Texte présenté.

NOTRE PERCEPTION DE DIEU.

Il existe chez les individus que nous sommes, cinq perceptions fondamentales sur notre approche de Dieu.
Nous pourrions penser que ces représentations n'ont aucunes importances dans ce qui détermine notre personnalité. Rien de plus inexact. Que nous soyons athées militant ou chrétien ( ne ) convaincus tous ces paradigmes influencent nos comportements quotidiens.
Quelle est donc votre perception spirituelle de la Vie ?
Bruno LEROY.

 1 ) Dieu : une dangereuse illusion

Pour vous, Dieu est avant tout une projection de l'homme, de ses désirs, de ses peurs, de ses besoins les plus archaïques. Les religions ne vous inspirent guère confiance car l'histoire passée et récente témoigne de toutes les violences qui ont été commises en son nom. Elles ont, à vos yeux, surtout été une source d'asservissement et de domination en inculquant aux hommes la peur, la culpabilité, les dogmes... Pour devenir adulte et prendre leur vie en main, les hommes doivent s'affranchir de ce carcan étouffant. Ses biens (santé, développement personnel, économique et social), l'homme doit les attendre de lui-même et non plus d'une prétendue force supérieure. L'homme doit conquérir sa liberté par son intelligence, indépendamment de tous les pouvoirs, notamment spirituels, qui cherchent à l'encadrer et à l'infantiliser en lui expliquant qu'il ne peut rien faire de lui-même. Vous vous retrouvez bien dans la phrase du philosophe Jean-Paul Sartre qui affirme : " Ou bien Dieu existe et l'homme n'est rien ; ou bien l'homme existe...". Les croyants ? Ils sont au mieux de gentils naïfs qui sont persuadés que Dieu est bon alors qu'il suffit de contempler le monde pour se convaincre du contraire (catastrophes, famines, violences, misère, etc.). Car si Dieu existe, il est alors le grand absent ! Les croyants sont au pire des fanatiques, persuadés de tenir une vérité qu'ils veulent imposer à tous. Pour vous, le monde n'est gouverné que par le hasard et la nécessité. La grandeur de l'homme consiste à lutter et conquérir sa place par ses propres forces.

Données fournies.
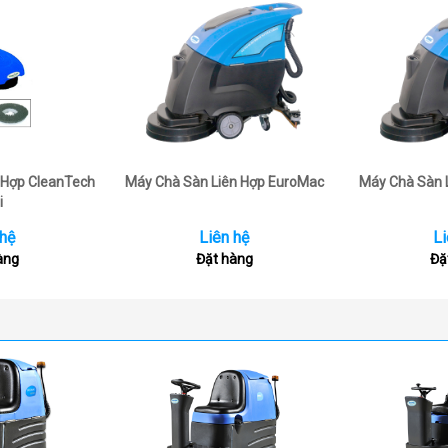
 Hợp CleanTech
Máy Chà Sàn Liên Hợp EuroMac
Máy Chà Sàn 
i
 hệ
Liên hệ
Li
àng
Đặt hàng
Đặ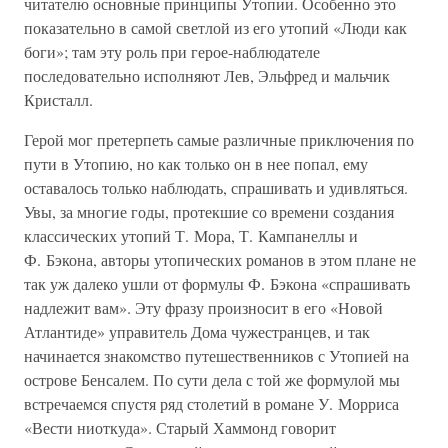
читателю основные принципы Утопии. Особенно это
показательно в самой светлой из его утопий «Люди как
боги»; там эту роль при герое-наблюдателе
последовательно исполняют Лев, Эльфред и мальчик
Кристалл.
Герой мог претерпеть самые различные приключения по
пути в Утопию, но как только он в нее попал, ему
оставалось только наблюдать, спрашивать и удивляться.
Увы, за многие годы, протекшие со времени создания
классических утопий Т. Мора, Т. Кампанеллы и
Ф. Бэкона, авторы утопических романов в этом плане не
так уж далеко ушли от формулы Ф. Бэкона «спрашивать
надлежит вам». Эту фразу произносит в его «Новой
Атлантиде» управитель Дома чужестранцев, и так
начинается знакомство путешественников с Утопией на
острове Бенсалем. По сути дела с той же формулой мы
встречаемся спустя ряд столетий в романе У. Морриса
«Вести ниоткуда». Старый Хаммонд говорит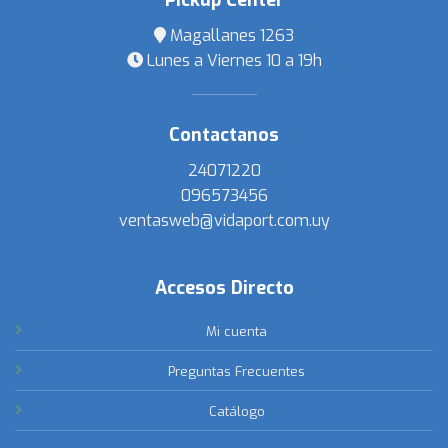
Pickup Center
Magallanes 1263
Lunes a Viernes 10 a 19h
Contactanos
24071220
096573456
ventasweb@vidaport.com.uy
Accesos Directo
Mi cuenta
Preguntas Frecuentes
Catálogo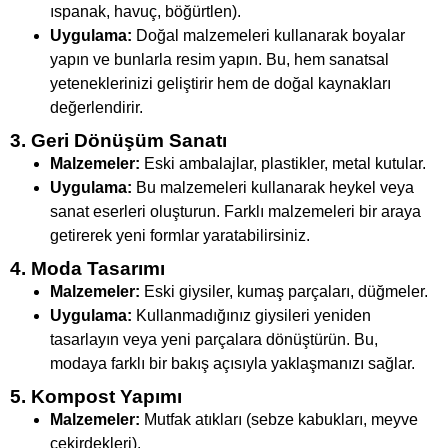
ıspanak, havuç, böğürtlen).
Uygulama:
Doğal malzemeleri kullanarak boyalar
yapın ve bunlarla resim yapın. Bu, hem sanatsal
yeteneklerinizi geliştirir hem de doğal kaynakları
değerlendirir.
3. Geri Dönüşüm Sanatı
Malzemeler:
Eski ambalajlar, plastikler, metal kutular.
Uygulama:
Bu malzemeleri kullanarak heykel veya
sanat eserleri oluşturun. Farklı malzemeleri bir araya
getirerek yeni formlar yaratabilirsiniz.
4. Moda Tasarımı
Malzemeler:
Eski giysiler, kumaş parçaları, düğmeler.
Uygulama:
Kullanmadığınız giysileri yeniden
tasarlayın veya yeni parçalara dönüştürün. Bu,
modaya farklı bir bakış açısıyla yaklaşmanızı sağlar.
5. Kompost Yapımı
Malzemeler:
Mutfak atıkları (sebze kabukları, meyve
çekirdekleri).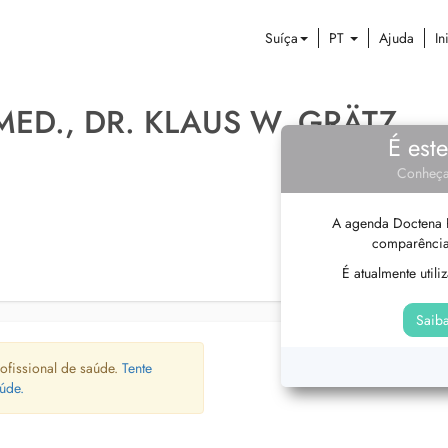
Suíça
PT
Ajuda
In
MED., DR. KLAUS W. GRÄTZ
É est
Conheça
A agenda Doctena P
comparência
É atualmente util
Saiba
ofissional de saúde.
Tente
úde.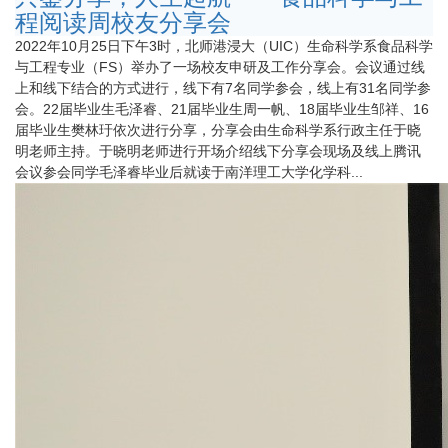
程阅读周校友分享会
2022年10月25日下午3时，北师港浸大（UIC）生命科学系食品科学
与工程专业（FS）举办了一场校友申研及工作分享会。会议通过线
上和线下结合的方式进行，线下有7名同学参会，线上有31名同学参
会。22届毕业生毛泽睿、21届毕业生周一帆、18届毕业生邹祥、16
届毕业生樊林玗依次进行分享，分享会由生命科学系行政主任于晓
明老师主持。于晓明老师进行开场介绍线下分享会现场及线上腾讯
会议参会同学毛泽睿毕业后就读于南洋理工大学化学科...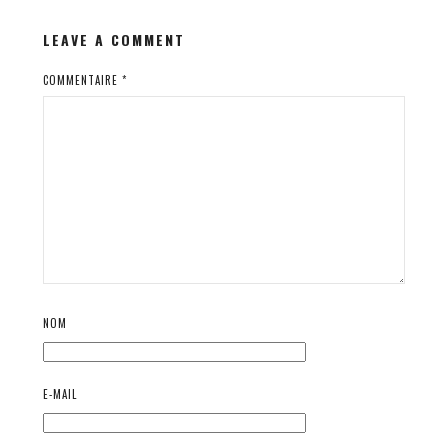
LEAVE A COMMENT
COMMENTAIRE
*
NOM
E-MAIL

Consigne. D'après le texte présenté, qu'est-ce qui gouverne le monde selon la perception « Dieu : une dangereuse illusion » ? Répondez en une phrase, s'il vous plaît. Les données n'interviennent pas dans ce travail.

Réponse. Selon cette perception, le monde n'est gouverné que par le hasard et la nécessité.